Espacios de conversación como el que hoy nos reúne son una oportunidad para combatir la improbabilidad del pensamiento.

Para ello tendremos que hacer un lugar a lo que en mi libro llamo el mal, en el sentido de todo aquello que no va, la pulsión de muerte, el goce, la incompletud, la fragilidad, o todos los nombres que podemos otorgar a esa zona oscura que nos constituye.

El desarrollo de la sociedad de vigilancia y control supuso la idea de que una adecuada organización de la vida llevaría a la felicidad, al buen funcionamiento individual y colectivo, y se consideró que si algo funcionaba mal, entonces era un error de la sociedad, un fallo en el sistema. Por tanto, dado que si se hacen las cosas bien, todo funcionará bien, el sufrimiento, la enfermedad y la muerte se convierten en un obstáculo importante porque muestran de modo pertinaz que no todo depende de la voluntad y organización humana.
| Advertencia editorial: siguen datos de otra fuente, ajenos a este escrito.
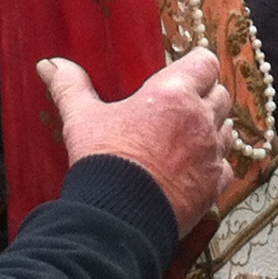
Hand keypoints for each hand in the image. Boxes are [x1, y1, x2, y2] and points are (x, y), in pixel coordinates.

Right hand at [40, 49, 234, 230]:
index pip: (206, 62)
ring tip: (188, 137)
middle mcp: (201, 119)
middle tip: (183, 106)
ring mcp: (212, 153)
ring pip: (227, 130)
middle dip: (207, 96)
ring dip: (213, 130)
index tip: (184, 71)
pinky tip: (195, 169)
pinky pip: (227, 167)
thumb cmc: (104, 160)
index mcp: (173, 94)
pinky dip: (215, 166)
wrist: (119, 216)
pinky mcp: (214, 184)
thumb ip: (70, 87)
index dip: (198, 65)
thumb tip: (50, 65)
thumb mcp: (81, 119)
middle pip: (222, 95)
El desarrollo científico y médico pareció confirmar que el mal ya no era algo que acompañaba al ser humano. Si existía era en espacios marginales considerados desviaciones como las guerras, los crímenes, la disconformidad, etc. Fenómenos que serían eliminados por la sociedad, al igual que la enfermedad y el sufrimiento serían controlados por la medicina.

Es decir, se elimina el mal y queda el error y la vergüenza, la culpabilización y el sometimiento.

A pesar del interés del concepto de banalidad del mal planteado por H. Arendt, hay un mal nada banal en lo humano.

Eliminarlo o negarlo trasladando a la disciplina, la educación y la gestión la capacidad de controlar y organizar todo y de hacer que todo funcione bien, provoca que no se reconozca el mal donde realmente habita. Su hábitat no son esos restos, supuestas desviaciones aún no controladas ni sometidas al imperio de la razón. Somos nosotros.

Con eso tenemos que contar, con lo que no va y contando con ello podremos “leer” nuestra experiencia, pensarla, para extraer de ella un saber precioso que sólo puede ser captado a través de una escucha atenta y respetuosa, orientada, abierta a la sorpresa y a la singularidad.

[1] Citado en mi libro Banalizaciones contemporáneas: lenguaje, sufrimiento, enfermedad y muerte.

[2] Citado en mi libro Banalizaciones contemporáneas: lenguaje, sufrimiento, enfermedad y muerte.

[3] Laurent, E. (2014) Estamos todos locos, Madrid, Gredos.

*Lierni Irizar es Trabajadora social, Doctora en Filosofía, Máster en Salud mental. Psicoanalista miembro de la ELP y de la AMP. Coordinadora de la Red Psicoanálisis y Medicina (ICF). El presente trabajo es la ponencia que presentó en el encuentro «Tenemos que hablar» (4a, ed) que tuvo lugar en Barcelona el 29 de septiembre de 2018.